— Begin Recorded information —
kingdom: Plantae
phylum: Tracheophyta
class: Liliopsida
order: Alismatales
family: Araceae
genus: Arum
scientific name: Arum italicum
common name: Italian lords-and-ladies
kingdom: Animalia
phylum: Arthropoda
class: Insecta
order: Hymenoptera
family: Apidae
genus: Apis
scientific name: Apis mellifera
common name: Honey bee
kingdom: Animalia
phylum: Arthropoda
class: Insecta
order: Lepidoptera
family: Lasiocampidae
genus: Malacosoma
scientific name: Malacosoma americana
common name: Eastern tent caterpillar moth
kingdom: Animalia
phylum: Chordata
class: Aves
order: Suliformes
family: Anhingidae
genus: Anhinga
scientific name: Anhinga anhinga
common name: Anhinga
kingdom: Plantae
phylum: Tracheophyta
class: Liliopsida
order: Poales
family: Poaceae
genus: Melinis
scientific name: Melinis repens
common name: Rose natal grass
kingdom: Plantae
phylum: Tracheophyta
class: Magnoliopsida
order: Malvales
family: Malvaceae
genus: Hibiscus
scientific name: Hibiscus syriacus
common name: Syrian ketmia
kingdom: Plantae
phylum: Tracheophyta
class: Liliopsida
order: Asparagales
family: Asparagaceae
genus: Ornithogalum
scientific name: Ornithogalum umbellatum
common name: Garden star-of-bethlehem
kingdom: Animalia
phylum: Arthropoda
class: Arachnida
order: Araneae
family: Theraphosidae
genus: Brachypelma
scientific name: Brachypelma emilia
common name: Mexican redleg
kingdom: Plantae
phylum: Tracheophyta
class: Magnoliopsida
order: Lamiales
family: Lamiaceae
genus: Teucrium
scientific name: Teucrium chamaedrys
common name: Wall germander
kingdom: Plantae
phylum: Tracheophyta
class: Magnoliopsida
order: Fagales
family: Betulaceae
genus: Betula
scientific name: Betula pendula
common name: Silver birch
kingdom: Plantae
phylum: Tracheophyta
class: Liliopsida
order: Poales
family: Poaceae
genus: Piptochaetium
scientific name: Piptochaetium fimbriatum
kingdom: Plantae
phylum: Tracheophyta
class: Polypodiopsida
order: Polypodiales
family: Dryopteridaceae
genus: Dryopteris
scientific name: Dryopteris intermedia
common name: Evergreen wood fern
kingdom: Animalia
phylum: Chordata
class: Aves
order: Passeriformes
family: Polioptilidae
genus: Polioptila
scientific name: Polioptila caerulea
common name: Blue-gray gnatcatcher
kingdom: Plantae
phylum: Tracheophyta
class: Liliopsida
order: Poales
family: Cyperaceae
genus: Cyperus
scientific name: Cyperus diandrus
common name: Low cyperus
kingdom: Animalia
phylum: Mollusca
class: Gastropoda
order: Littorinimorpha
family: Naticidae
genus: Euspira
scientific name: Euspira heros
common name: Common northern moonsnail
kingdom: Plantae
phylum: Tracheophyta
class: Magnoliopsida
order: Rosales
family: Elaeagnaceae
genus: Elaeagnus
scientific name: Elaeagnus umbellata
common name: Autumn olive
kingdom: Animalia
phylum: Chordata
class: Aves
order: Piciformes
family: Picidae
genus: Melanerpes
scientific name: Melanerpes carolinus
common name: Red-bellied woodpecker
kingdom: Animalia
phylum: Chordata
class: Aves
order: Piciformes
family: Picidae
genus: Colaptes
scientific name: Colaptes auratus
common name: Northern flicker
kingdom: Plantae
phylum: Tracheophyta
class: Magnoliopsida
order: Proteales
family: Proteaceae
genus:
— End Recorded information —
#### What the exercise asks:
Format every line of the material above as a numbered list, omitting any blank lines.

#### Problem solution:
1. kingdom: Plantae
2. phylum: Tracheophyta
3. class: Liliopsida
4. order: Alismatales
5. family: Araceae
6. genus: Arum
7. scientific name: Arum italicum
8. common name: Italian lords-and-ladies
9. kingdom: Animalia
10. phylum: Arthropoda
11. class: Insecta
12. order: Hymenoptera
13. family: Apidae
14. genus: Apis
15. scientific name: Apis mellifera
16. common name: Honey bee
17. kingdom: Animalia
18. phylum: Arthropoda
19. class: Insecta
20. order: Lepidoptera
21. family: Lasiocampidae
22. genus: Malacosoma
23. scientific name: Malacosoma americana
24. common name: Eastern tent caterpillar moth
25. kingdom: Animalia
26. phylum: Chordata
27. class: Aves
28. order: Suliformes
29. family: Anhingidae
30. genus: Anhinga
31. scientific name: Anhinga anhinga
32. common name: Anhinga
33. kingdom: Plantae
34. phylum: Tracheophyta
35. class: Liliopsida
36. order: Poales
37. family: Poaceae
38. genus: Melinis
39. scientific name: Melinis repens
40. common name: Rose natal grass
41. kingdom: Plantae
42. phylum: Tracheophyta
43. class: Magnoliopsida
44. order: Malvales
45. family: Malvaceae
46. genus: Hibiscus
47. scientific name: Hibiscus syriacus
48. common name: Syrian ketmia
49. kingdom: Plantae
50. phylum: Tracheophyta
51. class: Liliopsida
52. order: Asparagales
53. family: Asparagaceae
54. genus: Ornithogalum
55. scientific name: Ornithogalum umbellatum
56. common name: Garden star-of-bethlehem
57. kingdom: Animalia
58. phylum: Arthropoda
59. class: Arachnida
60. order: Araneae
61. family: Theraphosidae
62. genus: Brachypelma
63. scientific name: Brachypelma emilia
64. common name: Mexican redleg
65. kingdom: Plantae
66. phylum: Tracheophyta
67. class: Magnoliopsida
68. order: Lamiales
69. family: Lamiaceae
70. genus: Teucrium
71. scientific name: Teucrium chamaedrys
72. common name: Wall germander
73. kingdom: Plantae
74. phylum: Tracheophyta
75. class: Magnoliopsida
76. order: Fagales
77. family: Betulaceae
78. genus: Betula
79. scientific name: Betula pendula
80. common name: Silver birch
81. kingdom: Plantae
82. phylum: Tracheophyta
83. class: Liliopsida
84. order: Poales
85. family: Poaceae
86. genus: Piptochaetium
87. scientific name: Piptochaetium fimbriatum
88. kingdom: Plantae
89. phylum: Tracheophyta
90. class: Polypodiopsida
91. order: Polypodiales
92. family: Dryopteridaceae
93. genus: Dryopteris
94. scientific name: Dryopteris intermedia
95. common name: Evergreen wood fern
96. kingdom: Animalia
97. phylum: Chordata
98. class: Aves
99. order: Passeriformes
100. family: Polioptilidae
101. genus: Polioptila
102. scientific name: Polioptila caerulea
103. common name: Blue-gray gnatcatcher
104. kingdom: Plantae
105. phylum: Tracheophyta
106. class: Liliopsida
107. order: Poales
108. family: Cyperaceae
109. genus: Cyperus
110. scientific name: Cyperus diandrus
111. common name: Low cyperus
112. kingdom: Animalia
113. phylum: Mollusca
114. class: Gastropoda
115. order: Littorinimorpha
116. family: Naticidae
117. genus: Euspira
118. scientific name: Euspira heros
119. common name: Common northern moonsnail
120. kingdom: Plantae
121. phylum: Tracheophyta
122. class: Magnoliopsida
123. order: Rosales
124. family: Elaeagnaceae
125. genus: Elaeagnus
126. scientific name: Elaeagnus umbellata
127. common name: Autumn olive
128. kingdom: Animalia
129. phylum: Chordata
130. class: Aves
131. order: Piciformes
132. family: Picidae
133. genus: Melanerpes
134. scientific name: Melanerpes carolinus
135. common name: Red-bellied woodpecker
136. kingdom: Animalia
137. phylum: Chordata
138. class: Aves
139. order: Piciformes
140. family: Picidae
141. genus: Colaptes
142. scientific name: Colaptes auratus
143. common name: Northern flicker
144. kingdom: Plantae
145. phylum: Tracheophyta
146. class: Magnoliopsida
147. order: Proteales
148. family: Proteaceae
149. genus:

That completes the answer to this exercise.